The paradox is that the higher the ambition, the larger potential, but also the larger the barrier. No single company alone can manage such transformation, since it requires alignment with the value chain, including customers and markets, but also regulative bodies, standards, and even societal values. In the end, there needs to be a transformation of values in society and in the markets.
5.3. Limitations
There are several limitations to this study. First, the literature with the search strings generated a small number of articles and several were excluded based on relevance. This could mean that there is an academic gap but also that not enough exploration was performed by the researchers. Secondly, even if all stakeholders were represented in the interviews this is still a small study within one company.
In this study, the product is already defined and produced, so the solution is constrained. Products not designed to be remanufactured are not likely to offer large positive business cases alone. The product needs to be designed with the intent to be remanufactured, which it is today to a certain extent but there is more potential. Industry is in a transition phase where the prevailing linear economy, trimmed in efficiency to produce and sell, may be in direct conflict with a more immature remanufacturing approach. Machines, supplier networks, remanufacturing flow etc differ from linear production and investments today are of less marginal and low volume compared to the new truck business.

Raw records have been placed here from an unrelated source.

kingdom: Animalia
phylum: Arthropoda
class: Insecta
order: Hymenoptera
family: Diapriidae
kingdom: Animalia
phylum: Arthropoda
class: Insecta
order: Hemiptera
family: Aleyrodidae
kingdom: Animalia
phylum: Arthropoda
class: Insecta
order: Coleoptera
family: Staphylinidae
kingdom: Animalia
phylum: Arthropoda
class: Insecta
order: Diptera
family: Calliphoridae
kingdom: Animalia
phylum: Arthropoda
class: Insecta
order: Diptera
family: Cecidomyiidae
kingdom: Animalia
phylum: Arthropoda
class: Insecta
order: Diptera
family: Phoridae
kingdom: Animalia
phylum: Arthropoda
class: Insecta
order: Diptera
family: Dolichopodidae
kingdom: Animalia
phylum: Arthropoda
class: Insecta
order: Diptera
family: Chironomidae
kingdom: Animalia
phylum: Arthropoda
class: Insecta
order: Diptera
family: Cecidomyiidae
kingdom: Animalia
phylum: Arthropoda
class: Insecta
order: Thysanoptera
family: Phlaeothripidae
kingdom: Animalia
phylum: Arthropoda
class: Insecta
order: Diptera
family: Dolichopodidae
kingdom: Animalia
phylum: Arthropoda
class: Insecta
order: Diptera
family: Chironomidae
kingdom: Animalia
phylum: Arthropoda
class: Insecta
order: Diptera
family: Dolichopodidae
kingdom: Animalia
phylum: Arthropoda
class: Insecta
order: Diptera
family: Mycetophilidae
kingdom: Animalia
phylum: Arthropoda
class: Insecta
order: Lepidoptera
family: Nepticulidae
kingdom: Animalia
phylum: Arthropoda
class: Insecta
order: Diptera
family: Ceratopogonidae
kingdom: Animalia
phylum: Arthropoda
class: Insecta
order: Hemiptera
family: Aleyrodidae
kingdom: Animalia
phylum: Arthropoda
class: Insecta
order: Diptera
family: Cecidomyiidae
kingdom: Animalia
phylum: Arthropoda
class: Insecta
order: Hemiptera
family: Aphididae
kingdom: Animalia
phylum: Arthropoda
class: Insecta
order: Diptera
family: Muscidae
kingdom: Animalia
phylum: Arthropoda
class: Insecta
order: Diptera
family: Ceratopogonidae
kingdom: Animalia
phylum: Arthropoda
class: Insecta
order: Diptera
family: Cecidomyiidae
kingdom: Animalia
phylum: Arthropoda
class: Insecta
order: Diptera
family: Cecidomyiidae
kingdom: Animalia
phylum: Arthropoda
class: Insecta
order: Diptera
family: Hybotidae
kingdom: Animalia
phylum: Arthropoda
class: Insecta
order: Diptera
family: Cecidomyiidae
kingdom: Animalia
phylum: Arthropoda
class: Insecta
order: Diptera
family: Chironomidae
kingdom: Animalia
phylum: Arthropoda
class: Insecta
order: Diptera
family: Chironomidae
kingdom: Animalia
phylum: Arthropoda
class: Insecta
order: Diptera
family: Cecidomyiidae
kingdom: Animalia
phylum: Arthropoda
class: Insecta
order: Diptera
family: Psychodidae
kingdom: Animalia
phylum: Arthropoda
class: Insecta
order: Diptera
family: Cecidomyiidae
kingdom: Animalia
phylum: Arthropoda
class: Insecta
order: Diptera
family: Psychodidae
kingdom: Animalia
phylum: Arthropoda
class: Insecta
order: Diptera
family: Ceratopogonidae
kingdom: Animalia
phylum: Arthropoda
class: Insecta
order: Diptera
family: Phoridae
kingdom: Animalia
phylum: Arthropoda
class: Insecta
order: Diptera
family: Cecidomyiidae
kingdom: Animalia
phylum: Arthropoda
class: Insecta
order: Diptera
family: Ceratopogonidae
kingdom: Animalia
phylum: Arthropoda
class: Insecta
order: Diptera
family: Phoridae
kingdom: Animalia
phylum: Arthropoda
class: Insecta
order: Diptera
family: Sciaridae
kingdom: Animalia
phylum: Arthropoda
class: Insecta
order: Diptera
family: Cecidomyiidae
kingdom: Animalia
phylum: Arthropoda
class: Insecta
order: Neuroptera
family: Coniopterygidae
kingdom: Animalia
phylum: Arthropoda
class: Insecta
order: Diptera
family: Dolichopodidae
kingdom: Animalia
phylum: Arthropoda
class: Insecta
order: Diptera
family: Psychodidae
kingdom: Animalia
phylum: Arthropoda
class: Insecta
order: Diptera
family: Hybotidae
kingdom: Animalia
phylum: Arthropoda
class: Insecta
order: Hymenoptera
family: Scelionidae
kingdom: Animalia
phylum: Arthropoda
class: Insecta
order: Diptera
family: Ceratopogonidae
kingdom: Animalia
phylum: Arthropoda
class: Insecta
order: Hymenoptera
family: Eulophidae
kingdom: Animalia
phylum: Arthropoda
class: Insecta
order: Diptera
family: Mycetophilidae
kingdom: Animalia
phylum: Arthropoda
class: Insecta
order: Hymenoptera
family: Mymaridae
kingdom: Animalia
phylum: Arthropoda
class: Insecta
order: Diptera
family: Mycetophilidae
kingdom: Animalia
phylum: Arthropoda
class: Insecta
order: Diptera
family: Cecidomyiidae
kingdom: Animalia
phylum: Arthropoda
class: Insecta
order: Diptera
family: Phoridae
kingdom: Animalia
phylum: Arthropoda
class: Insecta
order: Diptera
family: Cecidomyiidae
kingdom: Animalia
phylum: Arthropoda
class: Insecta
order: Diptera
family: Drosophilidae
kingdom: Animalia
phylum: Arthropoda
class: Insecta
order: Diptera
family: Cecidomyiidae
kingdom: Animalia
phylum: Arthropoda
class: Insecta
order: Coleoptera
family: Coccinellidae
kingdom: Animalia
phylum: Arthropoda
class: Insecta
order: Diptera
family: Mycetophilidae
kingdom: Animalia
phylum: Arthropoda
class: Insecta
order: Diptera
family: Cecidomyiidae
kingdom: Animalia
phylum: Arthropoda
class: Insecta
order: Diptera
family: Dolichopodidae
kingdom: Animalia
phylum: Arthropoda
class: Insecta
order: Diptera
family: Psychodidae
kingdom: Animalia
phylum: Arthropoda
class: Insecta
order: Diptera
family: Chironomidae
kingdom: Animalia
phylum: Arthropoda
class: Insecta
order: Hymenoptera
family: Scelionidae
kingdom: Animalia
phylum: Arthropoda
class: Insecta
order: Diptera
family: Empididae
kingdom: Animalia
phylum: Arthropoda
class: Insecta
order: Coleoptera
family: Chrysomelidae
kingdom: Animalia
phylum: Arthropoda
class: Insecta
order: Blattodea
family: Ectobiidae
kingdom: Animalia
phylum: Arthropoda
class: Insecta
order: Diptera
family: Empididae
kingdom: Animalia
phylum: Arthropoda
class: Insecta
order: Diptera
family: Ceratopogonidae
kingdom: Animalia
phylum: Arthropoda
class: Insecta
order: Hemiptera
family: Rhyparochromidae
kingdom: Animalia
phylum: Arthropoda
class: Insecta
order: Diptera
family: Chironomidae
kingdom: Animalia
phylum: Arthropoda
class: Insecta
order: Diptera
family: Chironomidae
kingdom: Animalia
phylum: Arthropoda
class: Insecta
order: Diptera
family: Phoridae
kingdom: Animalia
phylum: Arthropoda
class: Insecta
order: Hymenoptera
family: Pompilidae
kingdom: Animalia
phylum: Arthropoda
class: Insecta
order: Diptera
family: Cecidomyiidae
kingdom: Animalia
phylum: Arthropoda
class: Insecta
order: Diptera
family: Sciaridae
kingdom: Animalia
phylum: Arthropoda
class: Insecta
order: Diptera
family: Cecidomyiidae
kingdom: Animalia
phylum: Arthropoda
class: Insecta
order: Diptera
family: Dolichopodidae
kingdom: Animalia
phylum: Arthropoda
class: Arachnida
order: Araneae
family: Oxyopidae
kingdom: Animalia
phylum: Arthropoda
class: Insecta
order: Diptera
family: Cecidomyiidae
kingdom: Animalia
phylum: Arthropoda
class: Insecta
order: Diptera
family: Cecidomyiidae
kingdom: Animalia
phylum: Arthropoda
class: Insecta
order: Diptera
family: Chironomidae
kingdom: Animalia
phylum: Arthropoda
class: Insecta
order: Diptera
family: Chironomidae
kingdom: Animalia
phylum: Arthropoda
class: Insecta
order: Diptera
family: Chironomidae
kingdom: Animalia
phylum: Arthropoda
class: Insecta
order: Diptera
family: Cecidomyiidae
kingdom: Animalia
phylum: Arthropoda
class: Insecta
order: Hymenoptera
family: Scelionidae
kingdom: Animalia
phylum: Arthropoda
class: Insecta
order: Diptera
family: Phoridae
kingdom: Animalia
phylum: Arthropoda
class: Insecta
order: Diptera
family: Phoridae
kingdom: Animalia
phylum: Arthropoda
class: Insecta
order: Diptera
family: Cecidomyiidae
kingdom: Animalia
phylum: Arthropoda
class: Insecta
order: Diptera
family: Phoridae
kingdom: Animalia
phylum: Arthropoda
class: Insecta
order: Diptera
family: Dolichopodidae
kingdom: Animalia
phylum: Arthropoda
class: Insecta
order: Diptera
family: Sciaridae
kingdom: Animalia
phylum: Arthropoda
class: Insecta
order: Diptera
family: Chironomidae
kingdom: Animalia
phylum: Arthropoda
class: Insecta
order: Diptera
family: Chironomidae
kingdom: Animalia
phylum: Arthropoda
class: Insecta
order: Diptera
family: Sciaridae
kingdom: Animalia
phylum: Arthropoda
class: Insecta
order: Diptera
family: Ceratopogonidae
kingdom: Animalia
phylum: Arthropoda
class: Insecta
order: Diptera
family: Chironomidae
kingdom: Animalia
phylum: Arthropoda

6. Conclusion and future research
Design for remanufacturability will be more and more important for industry supporting the transition to design for circularity and further design for sustainability. As an important input to design of remanufacturability, this study contributes to a deeper understanding of the barriers to profitability in remanufacturing by bridging insights from literature with empirical evidence from a case company. The alignment between theoretical and practical perspectives on several key areas underscores the relevance of existing frameworks, while the observed discrepancies—particularly regarding customer-related factors and external partnerships—highlight the need for continued exploration. The strong internal consensus within the case company, coupled with the absence of clear prioritisation, suggests that strategic clarity remains a challenge in practice. Systems engineering approaches are recommended to overcome the barriers for a more profitable remanufacturing business model and Concept of Operations could be a specific method to apply to address the main barriers of cost structure, key resources and cores and key activities.
The findings of this study highlight several avenues for future research. First, the discrepancy between literature and empirical data regarding customer segments and relationships/renovators suggests a need to further investigate the role these elements play in profitability, particularly in contexts where they are deprioritised by practitioners. Second, the identification of external partners and renovators as key barriers by the case company—despite their absence in the literature—indicates a gap that future studies should address, potentially by exploring the strategic influence of partnerships on business model performance. Third, further research in the success of applying systems engineering methods also in business model development would be highly relevant. Finally, future research should aim to integrate theoretical frameworks with empirical insights, refining existing models to better reflect the realities of business practice.